A number of pubs in the UK have been forced to close after reopening for “Super Saturday” this weekend, after customers or staff tested positive for coronavirus, reports The Guardian.
The Lighthouse Kitchen and Carvery in Somerset posted a statement to Facebook, reading, “This isn’t the message we wanted to write so soon but The Lighthouse will be closed due to a customer testing positive. We are slowly getting through our list of customers that were in the pub on Saturday. All our staff are going to be tested and we will reopen when the time is safe to do so.”
Two more locations in Somerset – Indian takeaway Saagar and the Vape Escape bar – have also closed, the former because a driver had visited The Lighthouse Kitchen, the latter because a customer had tested positive for COVID-19.
In Hampshire, The Village Home pub released a statement after one its customers tested positive, saying, “The pub is now shut, but all being well will open again on Saturday. Anyone who was in the pub over the weekend, there is no need to isolate unless you show symptoms or are contacted direct by the trace group.” In West Yorkshire, staff at The Fox and Hounds said, “The pub will be fully deep cleaned, and when safe to do so we will reopen our doors” after a guest called on Monday to tell them they had tested positive.
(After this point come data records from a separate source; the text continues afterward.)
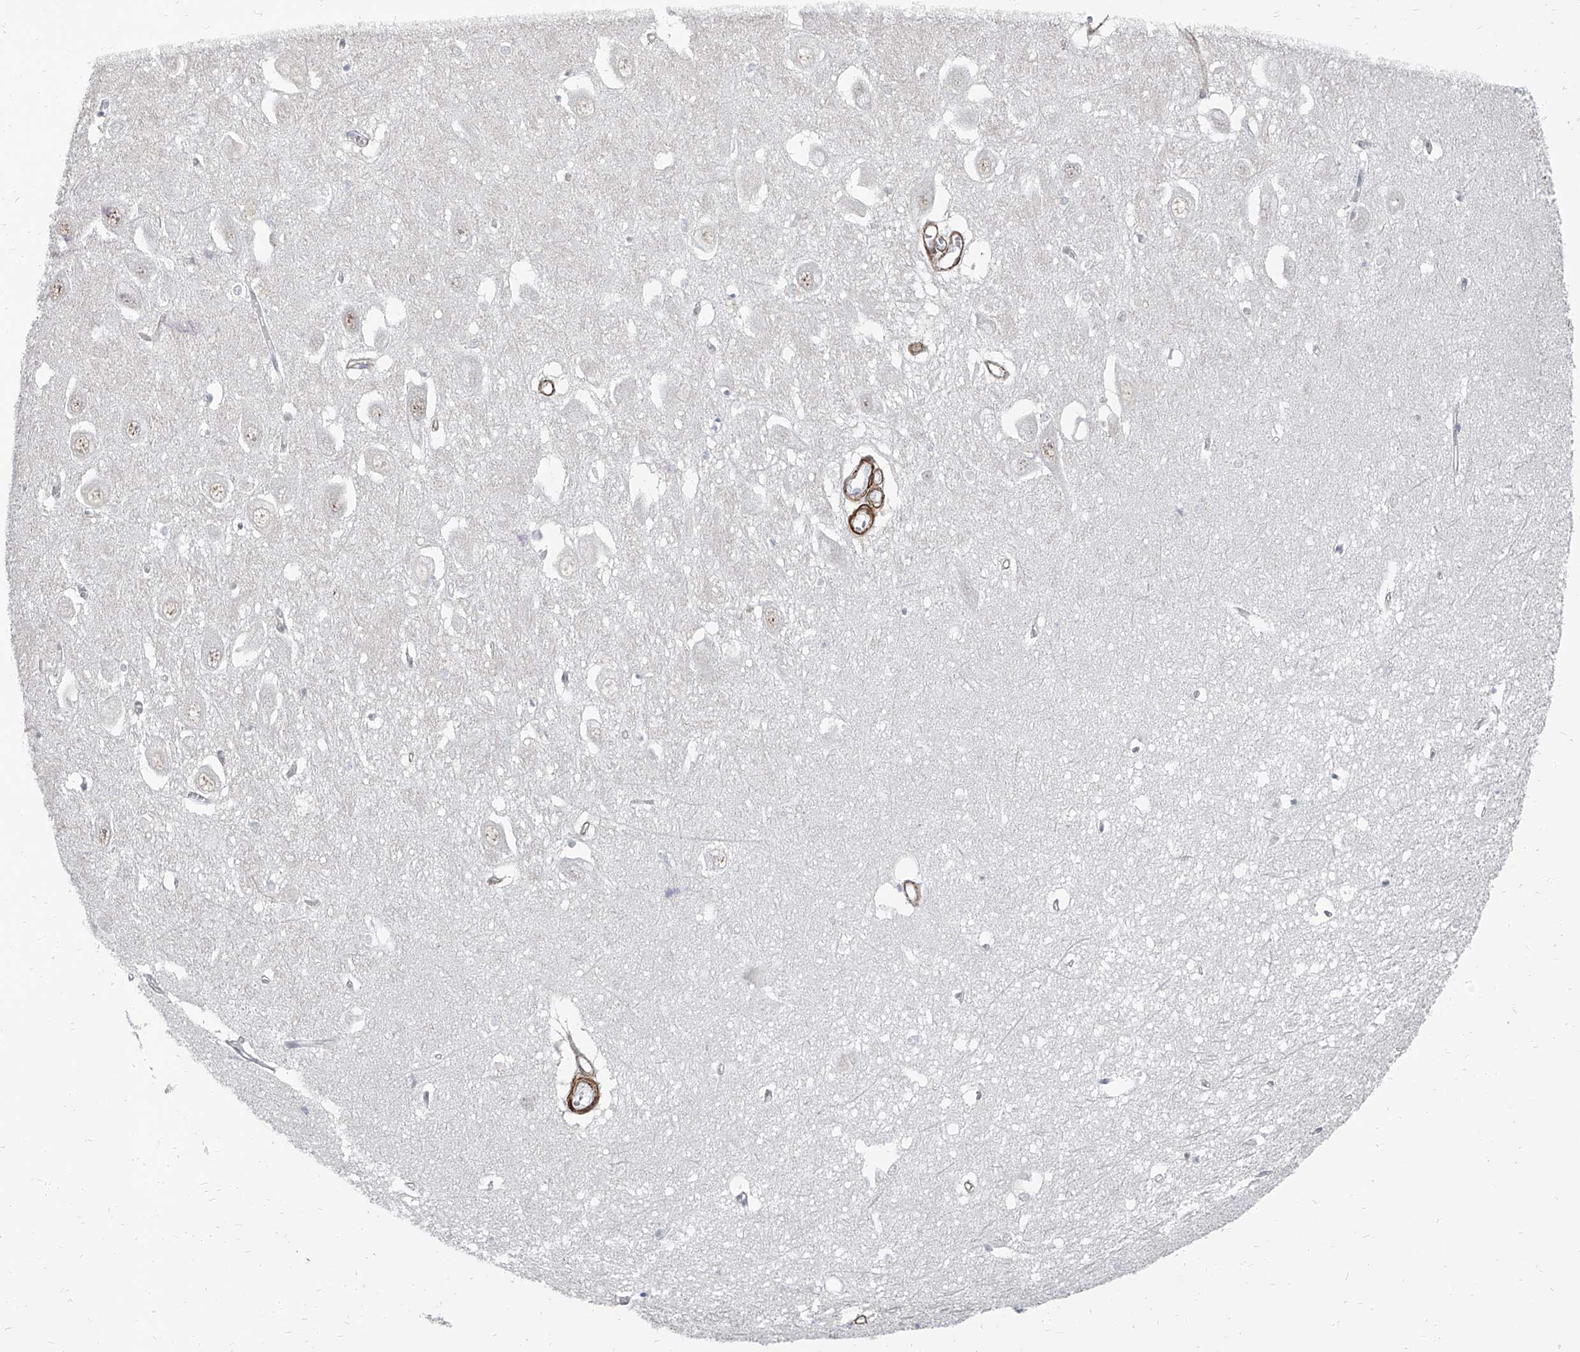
{"staining": {"intensity": "negative", "quantity": "none", "location": "none"}, "tissue": "hippocampus", "cell_type": "Glial cells", "image_type": "normal", "snomed": [{"axis": "morphology", "description": "Normal tissue, NOS"}, {"axis": "topography", "description": "Hippocampus"}], "caption": "Benign hippocampus was stained to show a protein in brown. There is no significant positivity in glial cells. The staining is performed using DAB (3,3'-diaminobenzidine) brown chromogen with nuclei counter-stained in using hematoxylin.", "gene": "TXLNB", "patient": {"sex": "female", "age": 64}}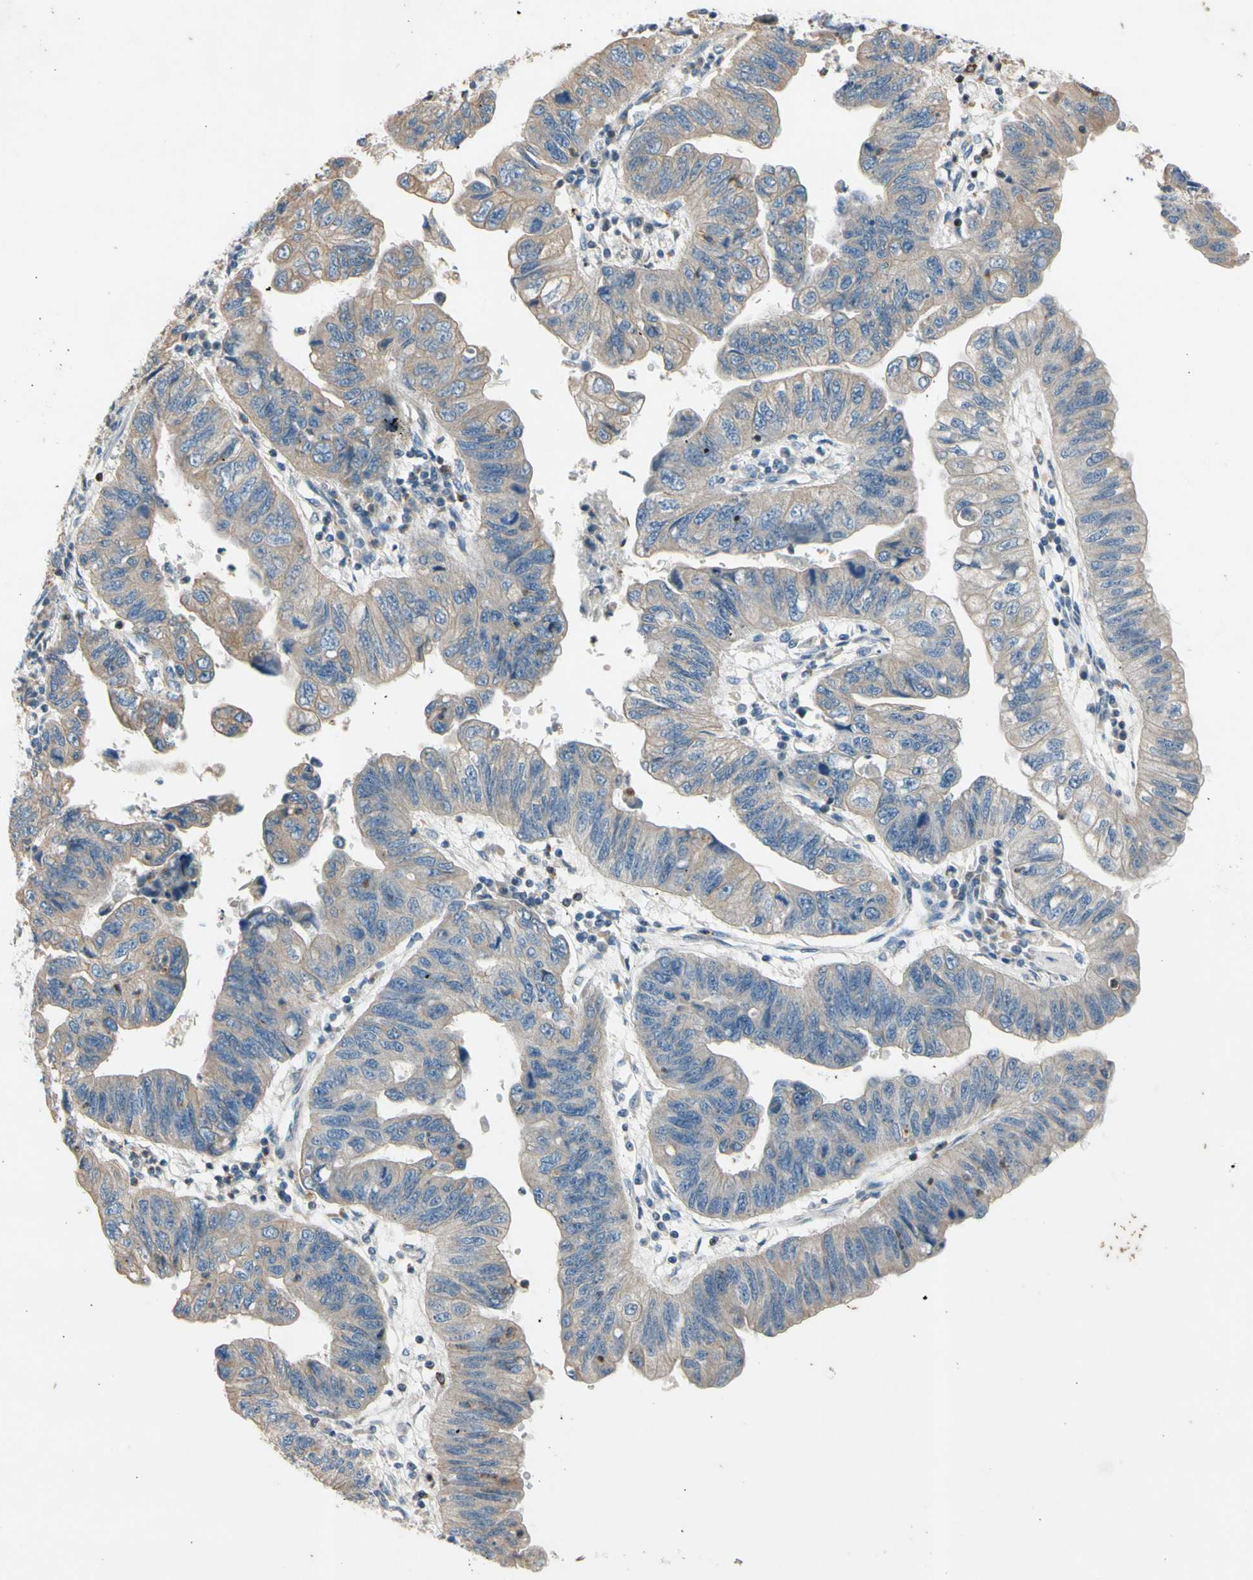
{"staining": {"intensity": "weak", "quantity": ">75%", "location": "cytoplasmic/membranous"}, "tissue": "stomach cancer", "cell_type": "Tumor cells", "image_type": "cancer", "snomed": [{"axis": "morphology", "description": "Adenocarcinoma, NOS"}, {"axis": "topography", "description": "Stomach"}], "caption": "Brown immunohistochemical staining in human stomach cancer shows weak cytoplasmic/membranous expression in about >75% of tumor cells.", "gene": "TBX21", "patient": {"sex": "male", "age": 59}}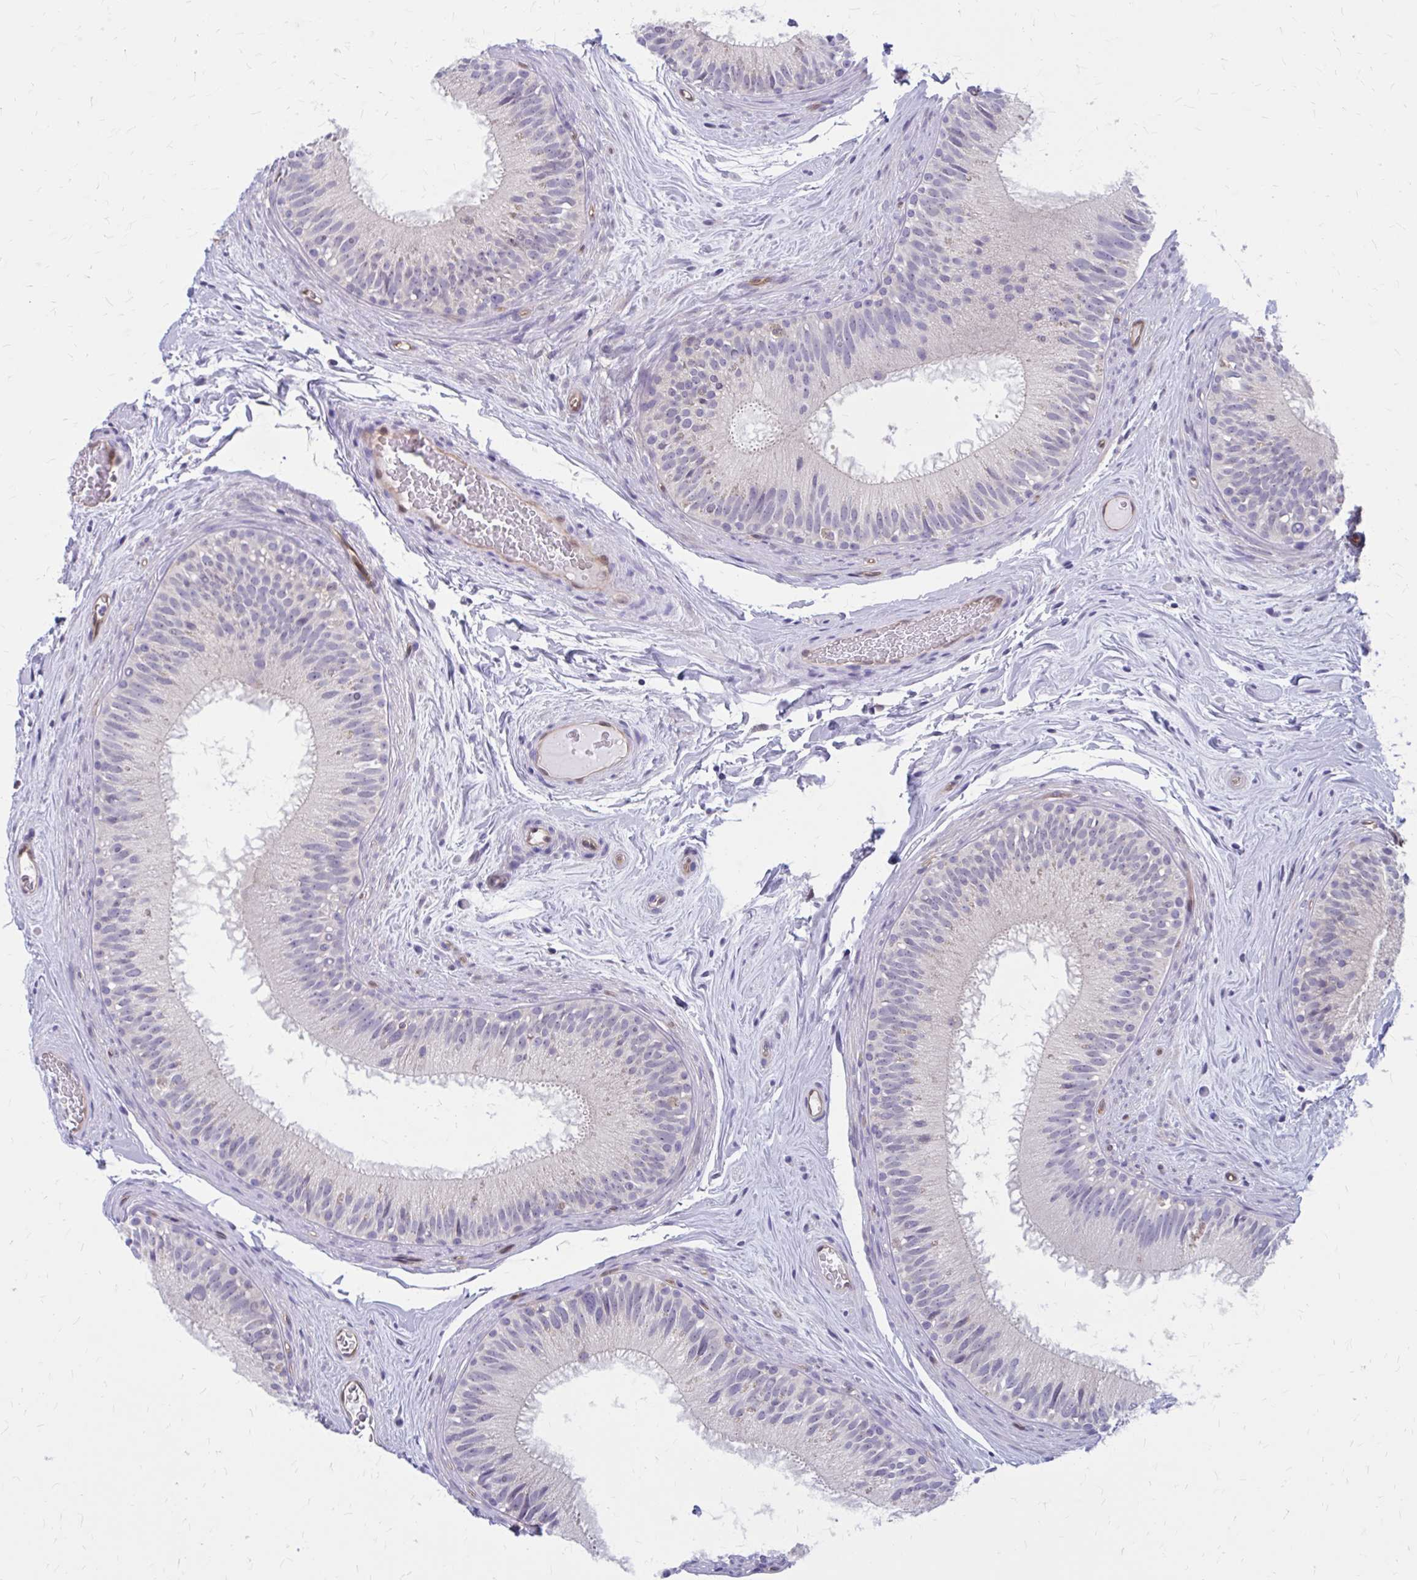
{"staining": {"intensity": "weak", "quantity": "25%-75%", "location": "cytoplasmic/membranous"}, "tissue": "epididymis", "cell_type": "Glandular cells", "image_type": "normal", "snomed": [{"axis": "morphology", "description": "Normal tissue, NOS"}, {"axis": "topography", "description": "Epididymis"}], "caption": "Immunohistochemistry (IHC) photomicrograph of unremarkable epididymis stained for a protein (brown), which exhibits low levels of weak cytoplasmic/membranous positivity in about 25%-75% of glandular cells.", "gene": "CLIC2", "patient": {"sex": "male", "age": 44}}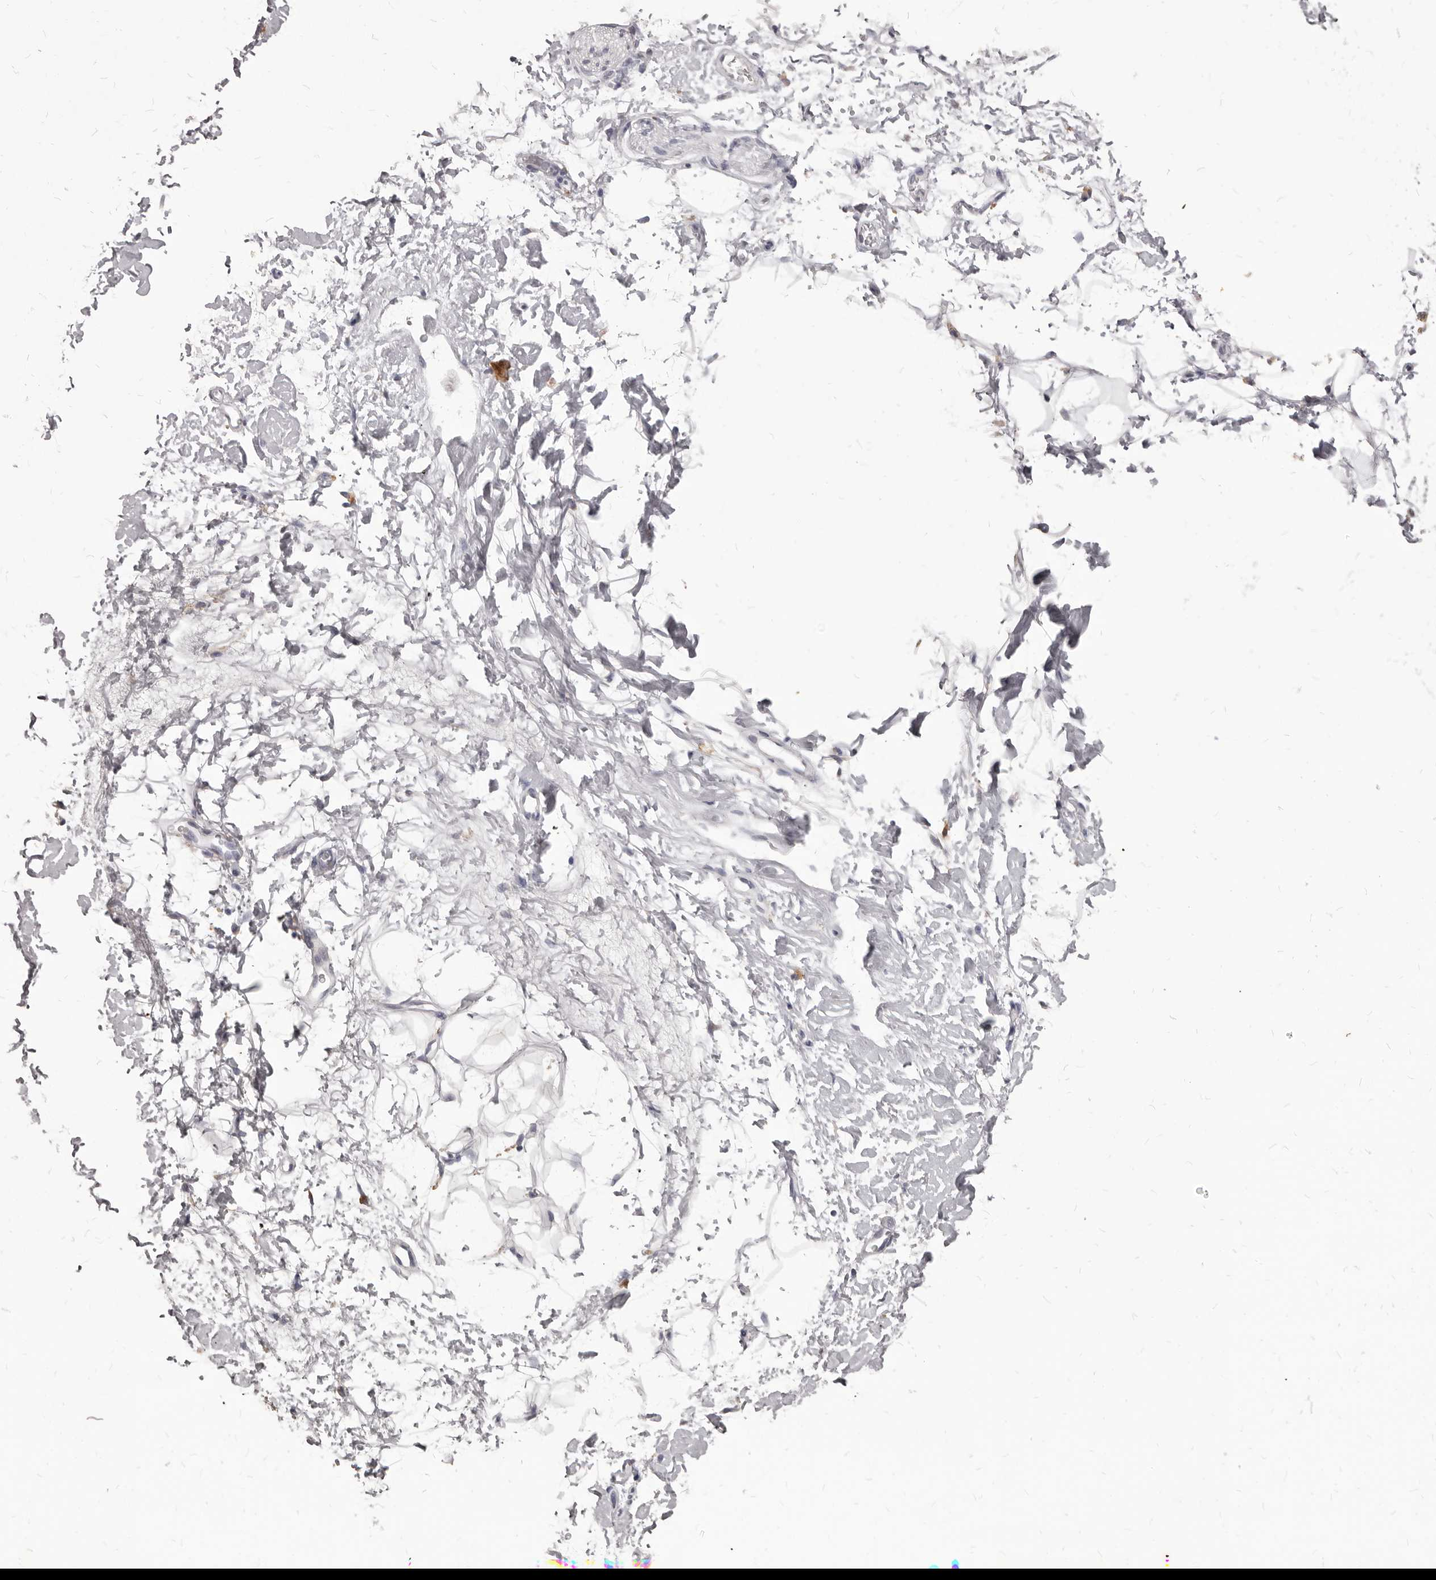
{"staining": {"intensity": "negative", "quantity": "none", "location": "none"}, "tissue": "adipose tissue", "cell_type": "Adipocytes", "image_type": "normal", "snomed": [{"axis": "morphology", "description": "Normal tissue, NOS"}, {"axis": "morphology", "description": "Adenocarcinoma, NOS"}, {"axis": "topography", "description": "Pancreas"}, {"axis": "topography", "description": "Peripheral nerve tissue"}], "caption": "A high-resolution image shows IHC staining of normal adipose tissue, which shows no significant positivity in adipocytes.", "gene": "PI4K2A", "patient": {"sex": "male", "age": 59}}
Prior to reopening, each pub had posted messages on social media about their plans to implement government safety guidelines, such as only offering table service and asking customers for their contact details in case any guests tested positive for COVID-19.
In an article for VICE UK, a staff member at a Wetherspoons pub in Brighton wrote of issues around the contact tracing guidelines, saying after his shift on Saturday night: “When customers came in we gave them test-and-trace forms to fill out, but there’s nothing to stop anyone from writing, ‘What’s your name? Micky Mouse. When are you leaving? When I want.’ When I looked at the forms, I saw that people had mostly written stuff like that.”
The World Health Organisation has maintained that COVID-19 droplets fall to the floor after being expelled by a sneeze or a cough, but on Saturday 293 scientists from 32 countries signed an open letter stating that coronavirus is airborne and can be transmitted via microscopic particles that linger in the air indoors. This means indoor venues such as pubs and bars could present additional danger to customers – a theory backed up by a spike in cases across the US after states reopened bars and restaurants in recent weeks.
Ahead of Super Saturday, Prime Minister Boris Johnson said of pubs, bars and restaurants reopening: “Let’s not blow it,” adding, “I do want people to feel that it’s safe to go and enjoy themselves and enjoy hospitality. But it’s got to be done in a responsible way.”
Despite a number of arrests – and viral images of a street in Soho, central London heaving with drinkers – police said the majority of people were “sensible”.